Defendant came to trial in September of 2019 for sexual offenses committed against his step-daughter. In addition to the testimony of the victim, the victim’s cousin testified about two incidents where defendant pulled her swimsuit down and commented on her tan line. The State offered the testimony of an expert in interpretations of interviews of children who are victims of sexual abuse, and defense counsel stipulated “to her being an expert in forensic interviewing.” Slip Op. at 4. The expert testified generally about grooming practices and triggering events for disclosure, but did not testify about the victim or offer opinions on the current case. During closing argument, the State objected to defense counsel’s statement that a guilty verdict would be a life sentence for defendant, and the trial court sustained the objection. Defendant was subsequently convicted and appealed.  

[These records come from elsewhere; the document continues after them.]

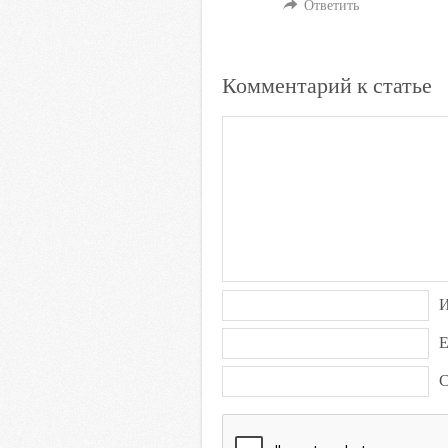
Ответить
Комментарий к статье
E
С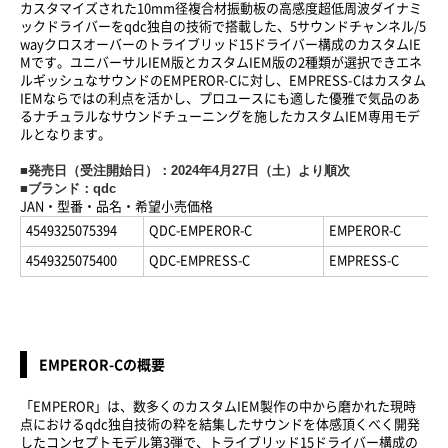
カスタマイズされた10mm径複合材振動板の高感度超低周波ダイナミ
ックドライバーをqdc独自の技術で搭載した、5サウンドチャンネル/5
wayクロスオーバーのトライブリッド15ドライバー構成のカスタムIE
Mです。ユニバーサルIEM版とカスタムIEM版の2種類が選択できエネ
ルギッシュなサウンドのEMPEROR-Cに対し、EMPRESS-Cはカスタム
IEMならではの利点を活かし、プロユースにも適した優雅で気品のあ
るナチュラルなサウンドチューニングを施したカスタムIEM専用モデ
ルとなります。
■発売日（受注開始日）：2024年4月27日（土）より順次
■ブランド：qdc
JAN・型番・品名・希望小売価格
4549325075394
QDC-EMPEROR-C
EMPEROR-C
4549325075400
QDC-EMPRESS-C
EMPRESS-C
EMPEROR-Cの概要
「EMPEROR」は、数多くのカスタムIEM製作の中から磨かれた現時
点におけるqdc独自技術の粋を結集したサウンドを体感頂くべく開発
したコンセプトモデル第3弾で、トライブリッド15ドライバー構成の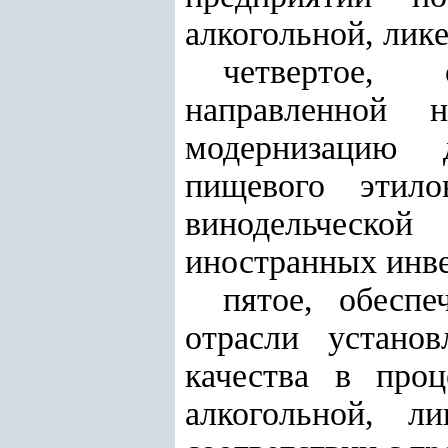
алкогольной, лик
четвертое, 
направленной 
модернизацию 
пищевого этило
винодельческой
иностранных инве
пятое, обесп
отрасли устано
качества в проц
алкогольной, л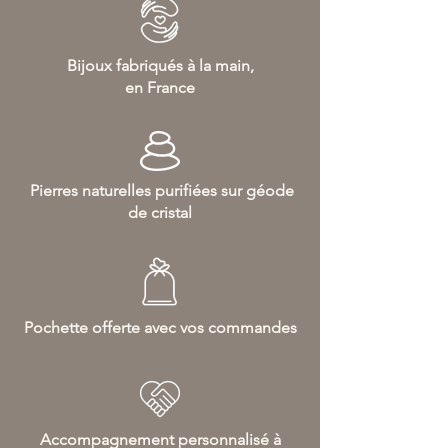
Bijoux fabriqués à la main,
en France
Pierres naturelles purifiées sur géode
de cristal
Pochette offerte avec vos commandes
Accompagnement personnalisé à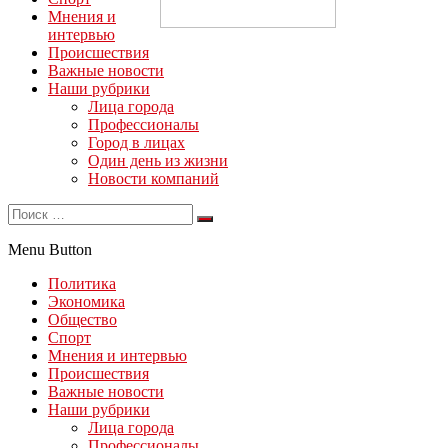
Мнения и
интервью
Происшествия
Важные новости
Наши рубрики
Лица города
Профессионалы
Город в лицах
Один день из жизни
Новости компаний
Menu Button
Политика
Экономика
Общество
Спорт
Мнения и интервью
Происшествия
Важные новости
Наши рубрики
Лица города
Профессионалы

Taking up (1), the Court of Appeals explained that because defendant did not object at trial, the standard of review was plain error. The court noted the extensive evidence of defendant’s guilt, and determined that even if admitting the evidence was error, it did not reach plain error.  

The court also found no error in (2), noting that although the stipulation by the defense did not match the qualifications from the State when tendering the expert, the trial court made a normal ruling admitting the expert. Moving to (3), the court applied Rule of Evidence 702(a) to confirm that an expert is permitted to testify generally if it is appropriate “to give the jury necessary information to understand the testimony and evaluate it.” Slip Op. at 12. Here, the court found relevant testimony from the expert for concepts like grooming that fit the facts of the present case.  

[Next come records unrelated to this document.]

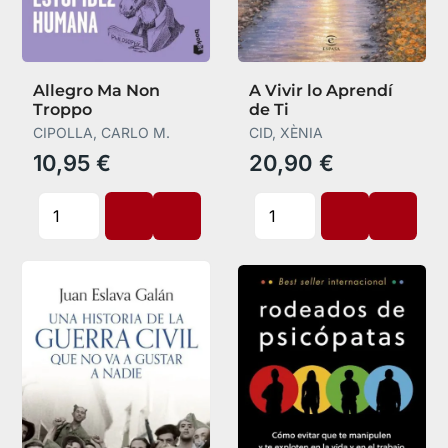
Allegro Ma Non
A Vivir lo Aprendí
Troppo
de Ti
CIPOLLA, CARLO M.
CID, XÈNIA
10,95 €
20,90 €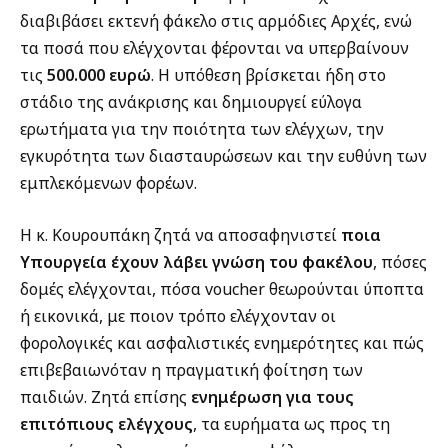
διαβιβάσει εκτενή φάκελο στις αρμόδιες Αρχές, ενώ
τα ποσά που ελέγχονται φέρονται να υπερβαίνουν
τις
500.000 ευρώ
. Η υπόθεση βρίσκεται ήδη στο
στάδιο της ανάκρισης και δημιουργεί εύλογα
ερωτήματα για την ποιότητα των ελέγχων, την
εγκυρότητα των διασταυρώσεων και την ευθύνη των
εμπλεκόμενων φορέων.
Η κ. Κουρουπάκη ζητά να αποσαφηνιστεί
ποια
Υπουργεία έχουν λάβει γνώση του φακέλου
, πόσες
δομές ελέγχονται, πόσα voucher θεωρούνται ύποπτα
ή εικονικά, με ποιον τρόπο ελέγχονταν οι
φορολογικές και ασφαλιστικές ενημερότητες και πώς
επιβεβαιωνόταν η πραγματική φοίτηση των
παιδιών. Ζητά επίσης
ενημέρωση για τους
επιτόπιους ελέγχους
, τα ευρήματα ως προς τη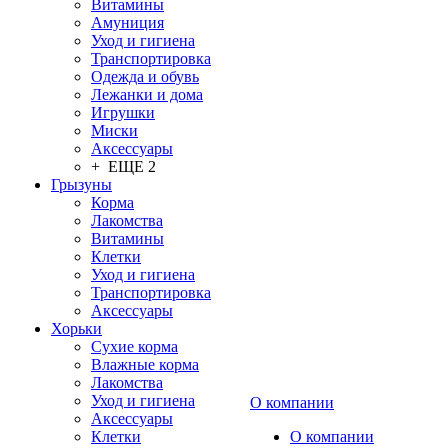
Витамины
Амуниция
Уход и гигиена
Транспортировка
Одежда и обувь
Лежанки и дома
Игрушки
Миски
Аксессуары
+ ЕЩЕ 2
Грызуны
Корма
Лакомства
Витамины
Клетки
Уход и гигиена
Транспортировка
Аксессуары
Хорьки
Сухие корма
Влажные корма
Лакомства
Уход и гигиена
О компании
Аксессуары
Клетки
О компании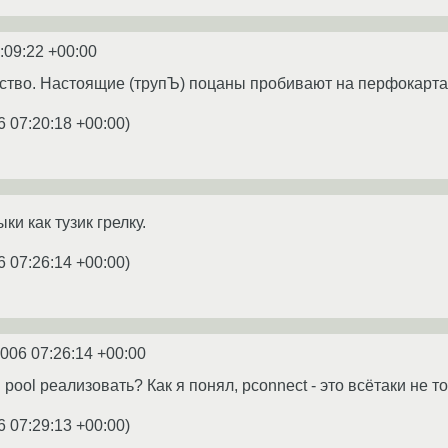
:09:22 +00:00
ство. Настоящие (трупЪ) поцаны пробивают на перфокарта
6 07:20:18 +00:00
)
ки как тузик грелку.
6 07:26:14 +00:00
)
2006 07:26:14 +00:00
pool реализовать? Как я понял, pconnect - это всётаки не то
6 07:29:13 +00:00
)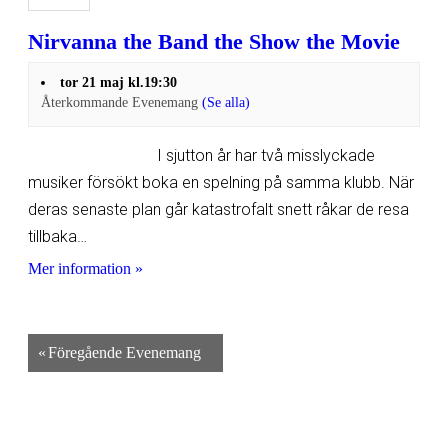
Nirvanna the Band the Show the Movie
tor 21 maj kl.19:30
Återkommande Evenemang
(Se alla)
I sjutton år har två misslyckade
musiker försökt boka en spelning på samma klubb. När
deras senaste plan går katastrofalt snett råkar de resa
tillbaka…
Mer information »
«
Föregående Evenemang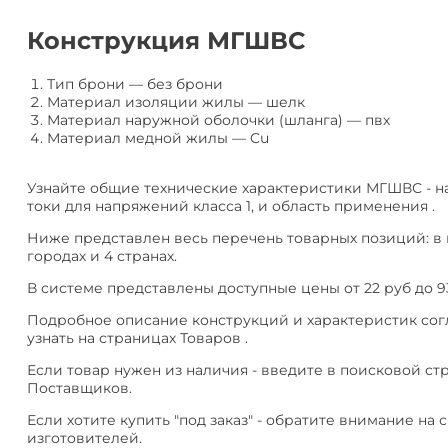
алюминия
Анал
или
Конструкция МГШВС
Заме
Разместить
Тип брони
—
без брони
тендер
Материал изоляции жилы
—
шелк
Материал наружной оболочки (шланга)
—
пвх
Материал медной жилы
—
Cu
Узнайте общие технические характеристики МГШВС - 
токи для напряжений класса 1, и область применения .
Ниже представлен весь перечень товарных позиций: в
городах и 4 странах.
В системе представлены доступные цены от 22 руб до 9
Подробное описание конструкций и характеристик сог
узнать на страницах Товаров .
Если товар нужен из наличия - введите в поисковой ст
Поставщиков.
Если хотите купить "под заказ" - обратите внимание на с
изготовителей.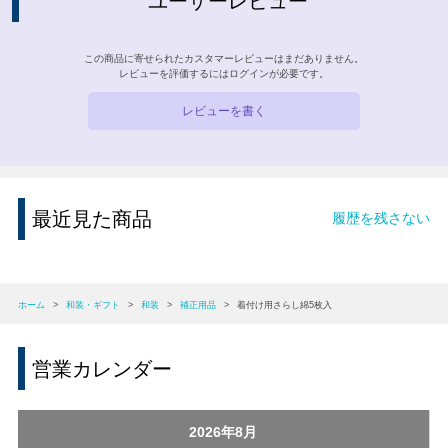
ユーザーレビュー
この商品に寄せられたカスタマーレビューはまだありません。
レビューを評価するには
ログイン
が必要です。
レビューを書く
最近見た商品
履歴を残さない
ホーム
>
和装・ギフト
>
和装
>
補正用品
>
着付け用さらし綿5枚入
営業カレンダー
2026年8月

Finally, in (4), the court noted that defense counsel was permitted to read the relevant provisions of the statute to the jury, but could not do so in a way that asked the jury to consider punishment as part of its deliberations. Here, “[r]ather than merely informing the jury of the statutory penalties associated with the charges, defense counsel implied Defendant should not be convicted because the punishment would be severe . . . improperly comment[ing] upon the statutory punishment to sway the jury’s sympathies in its substantive deliberations.” Id. at 14. 

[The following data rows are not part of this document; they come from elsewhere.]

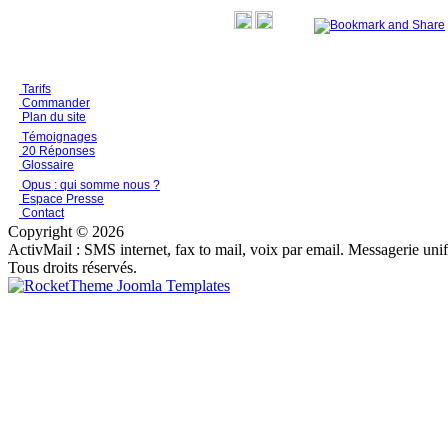
Tarifs
Commander
Plan du site
Témoignages
20 Réponses
Glossaire
Opus : qui somme nous ?
Espace Presse
Contact
Copyright © 2026
ActivMail : SMS internet, fax to mail, voix par email. Messagerie uni
Tous droits réservés.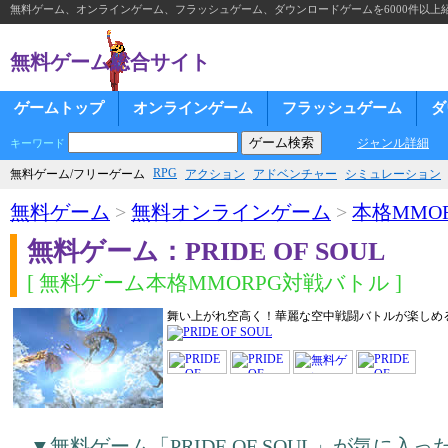
無料ゲーム、オンラインゲーム、フラッシュゲーム、ダウンロードゲームを6000件以上
無料ゲーム総合サイト
ゲームトップ
オンラインゲーム
フラッシュゲーム
ダ
ジャンル詳細
キーワード
RPG
無料ゲーム/フリーゲーム
アクション
アドベンチャー
シミュレーション
無料ゲーム
>
無料オンラインゲーム
>
本格MMOR
無料ゲーム：PRIDE OF SOUL
[ 無料ゲーム本格MMORPG対戦バトル ]
舞い上がれ空高く！華麗な空中戦闘バトルが楽しめる
▼無料ゲーム「PRIDE OF SOUL」が気に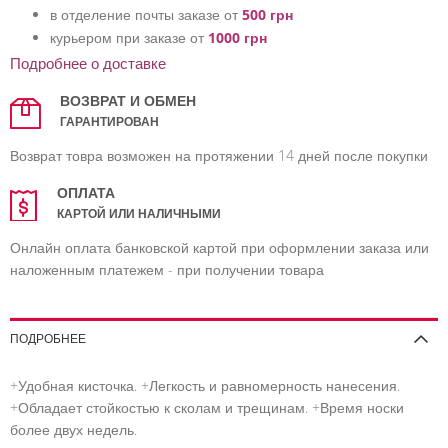
в отделение почты заказе от
500 грн
курьером при заказе от
1000 грн
Подробнее о доставке
ВОЗВРАТ И ОБМЕН
ГАРАНТИРОВАН
Возврат товра возможен на протяжении 14 дней после покупки
ОПЛАТА
КАРТОЙ ИЛИ НАЛИЧНЫМИ
Онлайн оплата банковской картой при оформлении заказа или
наложенным платежем - при получении товара
ПОДРОБНЕЕ
+Удобная кисточка. +Легкость и равномерность нанесения.
+Обладает стойкостью к сколам и трещинам. +Время носки
более двух недель.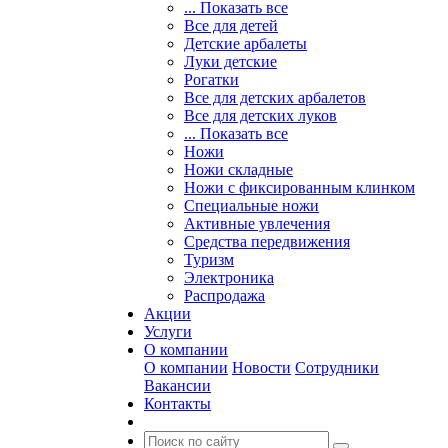
... Показать все
Все для детей
Детские арбалеты
Луки детские
Рогатки
Все для детских арбалетов
Все для детских луков
... Показать все
Ножи
Ножи складные
Ножи с фиксированным клинком
Специальные ножи
Активные увлечения
Средства передвижения
Туризм
Электроника
Распродажа
Акции
Услуги
О компании
О компании
Новости
Сотрудники
Вакансии
Контакты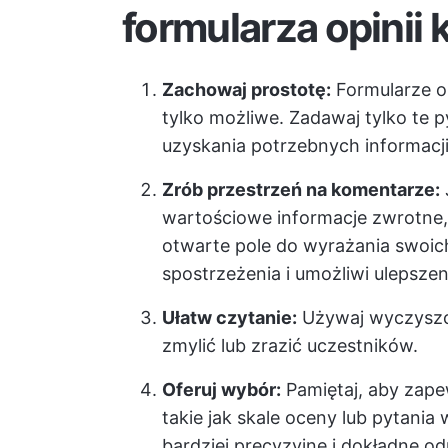
formularza opinii 
Zachowaj prostotę:
Formularze op
tylko możliwe. Zadawaj tylko te p
uzyskania potrzebnych informacji
Zrób przestrzeń na komentarze:
wartościowe informacje zwrotne,
otwarte pole do wyrażania swoic
spostrzeżenia i umożliwi ulepszeni
Ułatw czytanie:
Używaj wyczyszcz
zmylić lub zrazić uczestników.
Oferuj wybór:
Pamiętaj, aby zap
takie jak skale oceny lub pytani
bardziej precyzyjne i dokładne o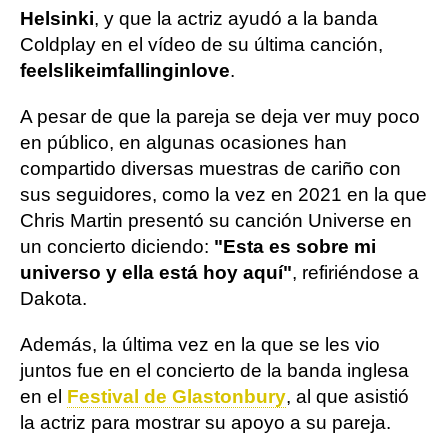
Helsinki
, y que la actriz ayudó a la banda
Coldplay en el vídeo de su última canción,
feelslikeimfallinginlove
.
A pesar de que la pareja se deja ver muy poco
en público, en algunas ocasiones han
compartido diversas muestras de cariño con
sus seguidores, como la vez en 2021 en la que
Chris Martin presentó su canción Universe en
un concierto diciendo:
"Esta es sobre mi
universo y ella está hoy aquí"
, refiriéndose a
Dakota.
Además, la última vez en la que se les vio
juntos fue en el concierto de la banda inglesa
en el
Festival de Glastonbury
, al que asistió
la actriz para mostrar su apoyo a su pareja.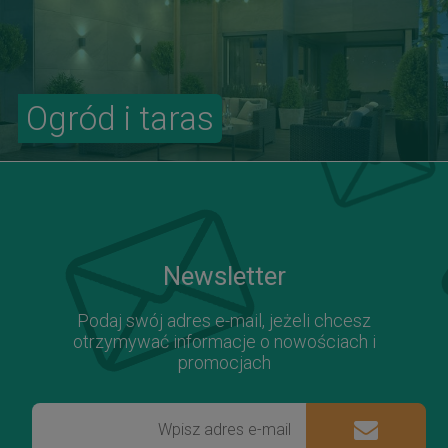
Ogród i taras
Newsletter
Podaj swój adres e-mail, jeżeli chcesz
otrzymywać informacje o nowościach i
promocjach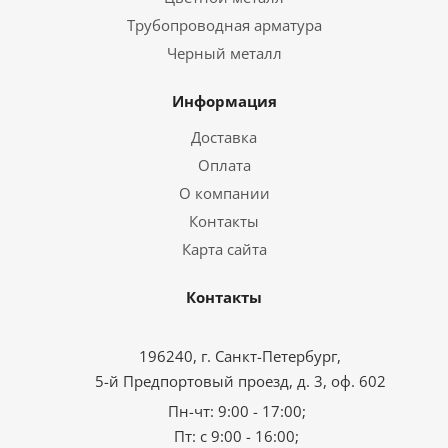
Трубопроводная арматура
Черный металл
Информация
Доставка
Оплата
О компании
Контакты
Карта сайта
Контакты
196240, г. Санкт-Петербург,
5-й Предпортовый проезд, д. 3, оф. 602
Пн-чт: 9:00 - 17:00;
Пт: с 9:00 - 16:00;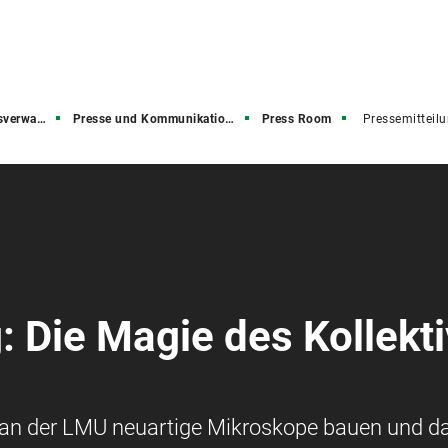
rwaltung
Presse und Kommunikation (PuK)
Press Room
Pressemitteil
 Die Magie des Kollekti
l an der LMU neuartige Mikroskope bauen und d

The trial court did not err by denying the defendant’s motion to dismiss 33 counts of statutory rape, two counts of statutory sex offense, and 17 counts of indecent liberties as to victim F.H. At trial, the victim testified to sexual contact during her relationship with the defendant; she stated that she and the defendant had vaginal intercourse at least once a week beginning the day they met, and that she performed oral sex before, during, and after each occurrence of sexual intercourse. Two additional witnesses testified to observing the defendant and the victim have sexual intercourse during this time, one of whom also testified to observing oral sex. The defendant asserted that because the State failed to provide a specific number of times that the two had sexual intercourse and oral sex and how many times the defendant touched the victim in an immoral way, the total number of counts is not supported and his motion to dismiss should have been granted. The court disagreed, concluding that although the victim did not explicitly state the specific number of times that the two had sexual relations, a reasonable jury could find the evidence sufficient to support an inference for the number of counts at issue. Specifically, the victim testified that she and the defendant had sexual intercourse at least once a week for span of seventy-one weeks.

State v. Sweat, 216 N.C. App. 321 (Oct. 18, 2011) aff’d in part, rev’d in part, 366 N.C. 79 (Jan 1 2012)

In a case in which there was a dissenting opinion, the court held that the trial court did not err with respect to instructions on two counts because the jury could properly have found either anal intercourse or fellatio and was not required to agree as to which one occurred.

The defendant was properly convicted of two counts of sexual offense when the evidence showed that the victim awoke to find the defendant’s hands in her vagina and in her rectum at the same time.